Bleibt der Vorbehalt: Ohne Streitwerttabelle gibt es keine centgenaue Vorhersage, nur belastbare Rahmen, und genau die nennt diese Seite. Wie der eigene Fall darin liegt, klärt die Erstberatung, und ob die Police ihn trägt, die Deckungsanfrage.
Häufige Fragen
Welcher Baustein deckt Handyvorwurf im Linienbus?
Getragen wird diese Konstellation vom Baustein Verkehrs-Rechtsschutz. Ob er im eigenen Vertrag steht, zeigt der Versicherungsschein unter den versicherten Leistungsarten, und im Zweifel die Deckungsanfrage, die der Anwalt kostenlos stellt.
Was kostet dieser Streit ohne Rechtsschutzversicherung?

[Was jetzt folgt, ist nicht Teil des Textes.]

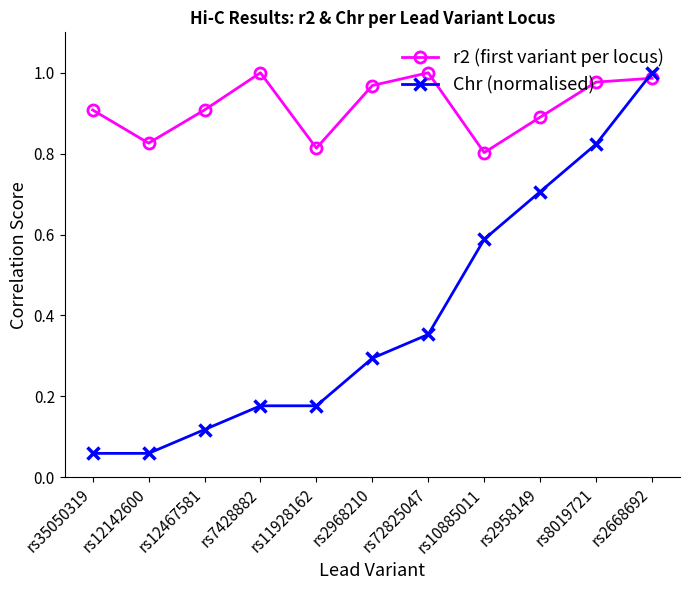

True or false: Chr (normalised) has a value of 0.7 at rs2958149.

True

Diese Fallgruppe rechnet nach eigenen gesetzlichen Kostenregeln statt nach der üblichen Streitwerttabelle, die typischen Beträge stehen im Kostenabschnitt der Seite. Mit Deckungszusage zahlt der Versicherte nur die Selbstbeteiligung.
Gilt eine Wartezeit?
Die übliche Wartezeit beträgt 3 Monate, und die Streitursache muss nach dem Vertragsbeginn liegen. Ausnahmen ohne Wartezeit gibt es je nach Anbieter etwa im Verkehrs-Rechtsschutz.
Was ist im akuten Fall zuerst zu tun?
Dokumentieren, Fristen festhalten, Deckungsanfrage stellen: Diese drei Schritte kosten wenige Tage und entscheiden über mehr als der spätere Prozess. Die Ersteinschätzung zeigt danach, ob sich der Weg lohnt.